Configure Windows clients protected by another Credential Provider

If another credential provider (such as, McAfee or Symantec) overwrites Windows login, you must add a new Windows registry key to enable Smart Login with Identity as a Service.

note

For Windows passwordless integration, if you are using Microsoft Intune you must permit Bluetooth advertising and Bluetooth proximal connections for Windows workstations. For more information, see https://docs.microsoft.com/en-us/mem/intune/configuration/device-restrictions-windows-10.
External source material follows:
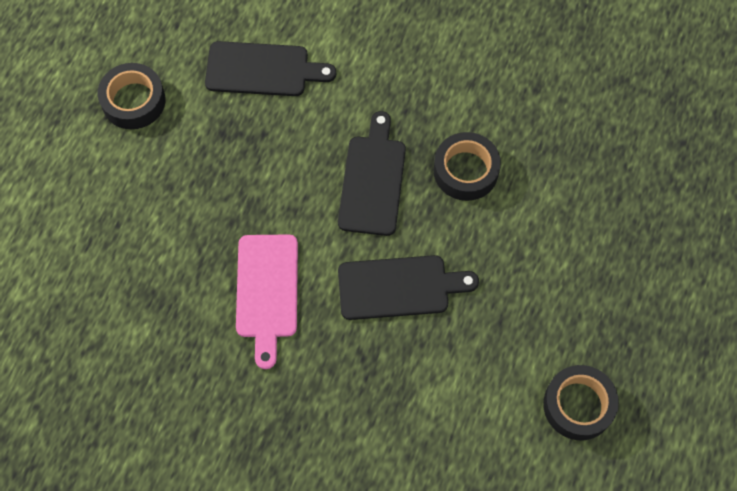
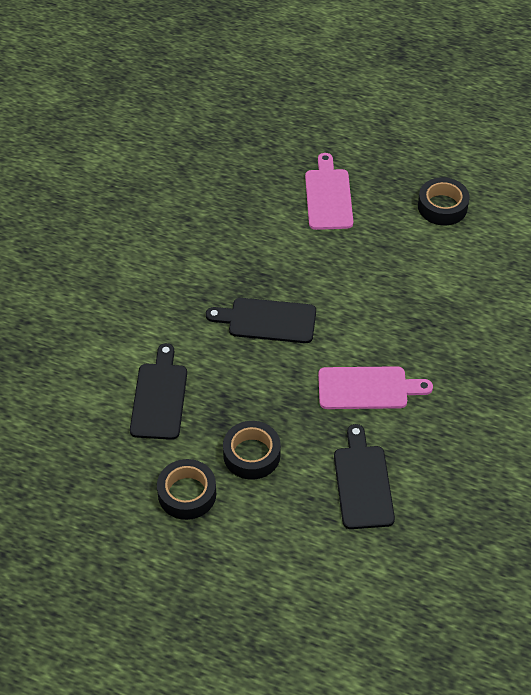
camera: 90 degrees left, 15 degrees down
black cutting board [338,255,479,320] -> black cutting board moved to [334,424,395,529]
black tape [434,132,501,201] -> black tape moved to [223,421,281,480]
none -> pink cutting board [305,153,353,230]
Permit Bluetooth advertising and proximal connections

If using Microsoft Intune, enable the required connections, as follows:

1. Go to the applicable Endpoint Manager Intune Portal:
   • https://endpoint.microsoft.com (for Commercial customers)
   • https://endpoint.microsoft.us (for Government customers)
2. In the navigation pane, click Endpoint security.
3. Under Manage, click Attach Surface Direction.
4. Select the Device Control policy that applies to the device.
5. Click Properties.
6. Next to Configuration Settings, click Edit.
7. Ensure that the required services are not blocked.
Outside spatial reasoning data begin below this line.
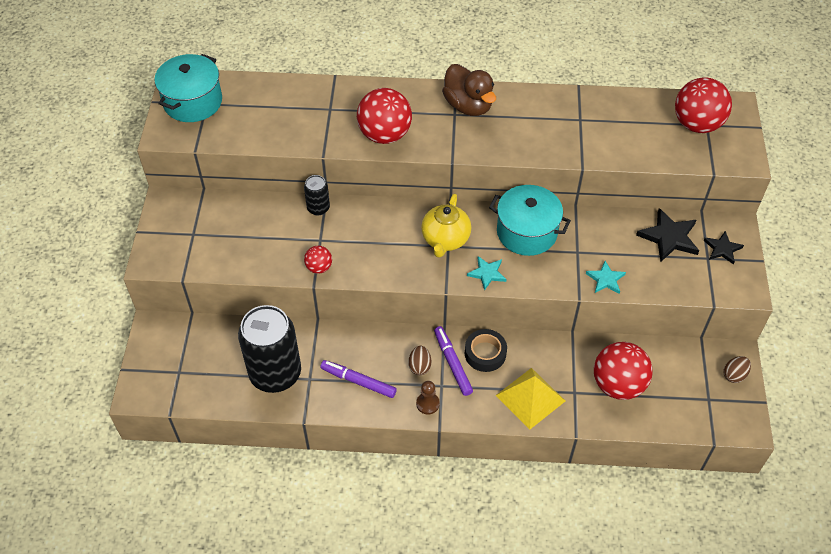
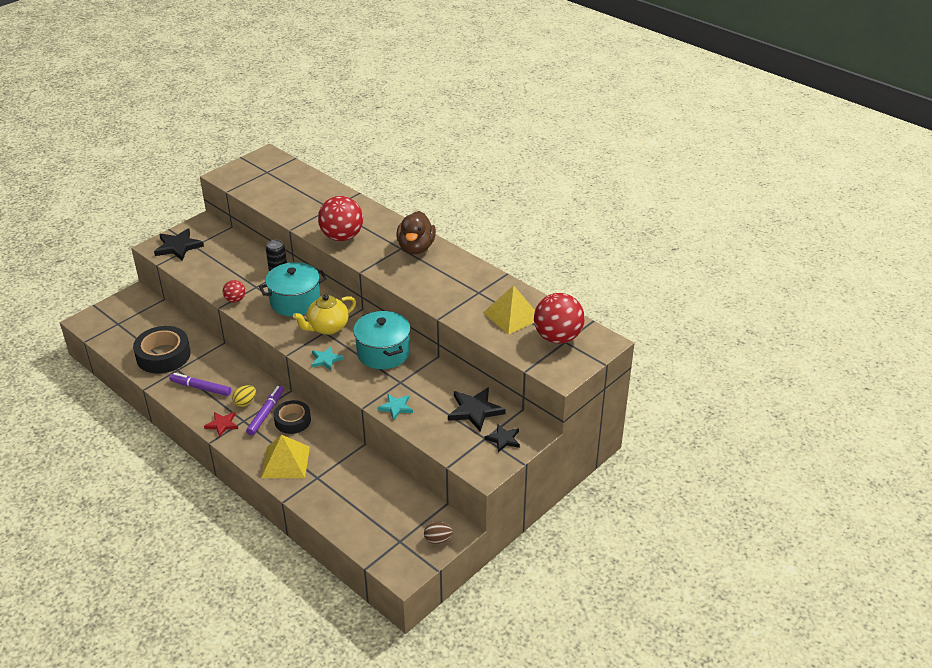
camera: 40 degrees right, 15 degrees down
turquoise pot [154,54,222,122] -> turquoise pot moved to [259,262,327,317]
black can [238,305,301,393] -> black tape [133,326,191,373]
purple marker [320,360,397,398] -> purple marker turned 45 degrees counterclockwise [169,373,231,396]
brown egg [408,346,431,375] -> yellow egg [232,385,256,407]
brown pawn [416,381,440,414] -> red star [204,412,238,437]
red ball [594,342,653,400] -> none
none -> black star [154,228,204,261]
none -> yellow pyramid [483,285,535,335]

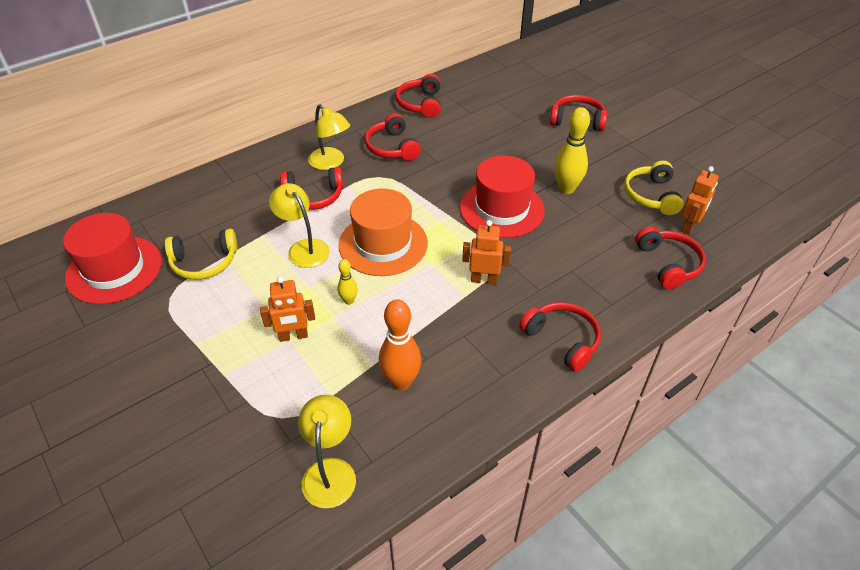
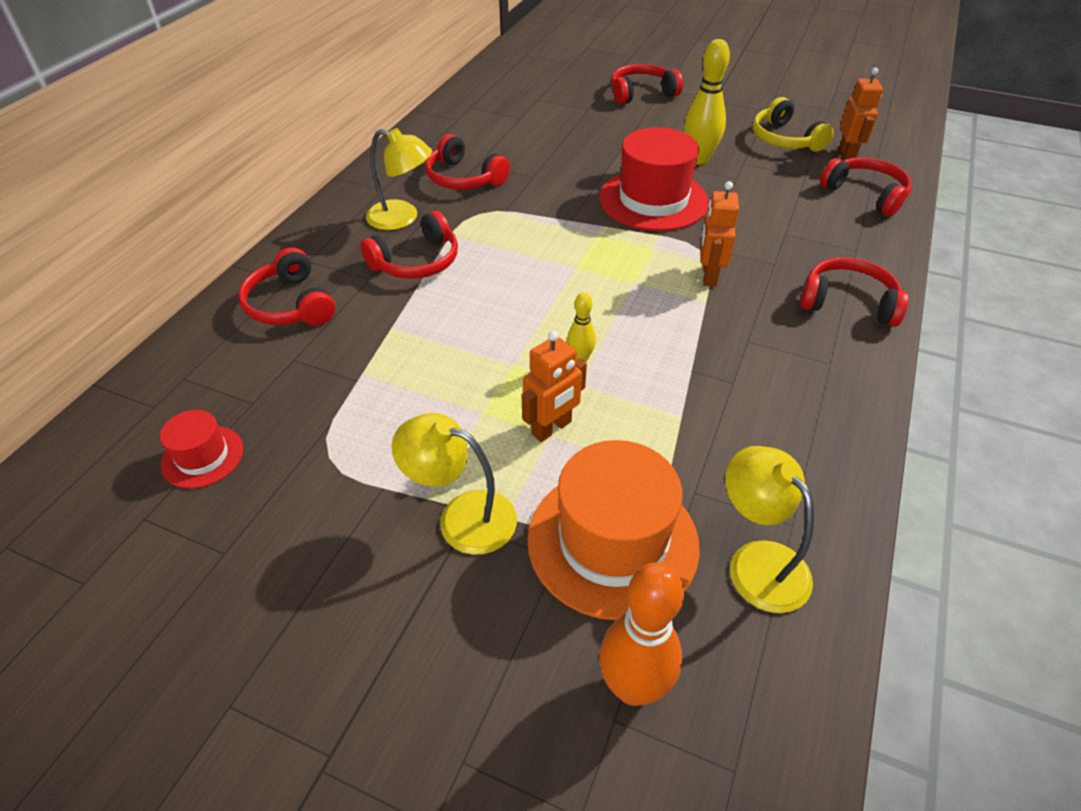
camera: 30 degrees left, 0 degrees up
red hat [63,213,162,304] -> red hat [160,410,243,488], size x0.51
yellow headphones [165,229,237,280] -> none
yellow lamp [269,183,330,268] -> yellow lamp moved to [392,413,517,555]
orange hat [339,189,428,276] -> orange hat moved to [527,440,700,620]
orange bowling pin [379,299,421,391] -> orange bowling pin moved to [599,562,684,706]
red headphones [395,74,441,118] -> red headphones moved to [238,247,335,325]
orange robot [462,220,511,285] -> orange robot turned 60 degrees counterclockwise [701,181,739,287]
Add a new registry setting to allow Smart Login

1. Add a new String Value Windows registry key with the key name EntrustSmartLoginProvider under HKEY_LOCAL_MACHINE\SOFTWARE\Microsoft/Windows\CurrentVersion\Authentication\LogonUI.
2. Modify the value to the GUID of your credential provider. You can find this value under LastLoggedOnProvider when a user logs in to Windows.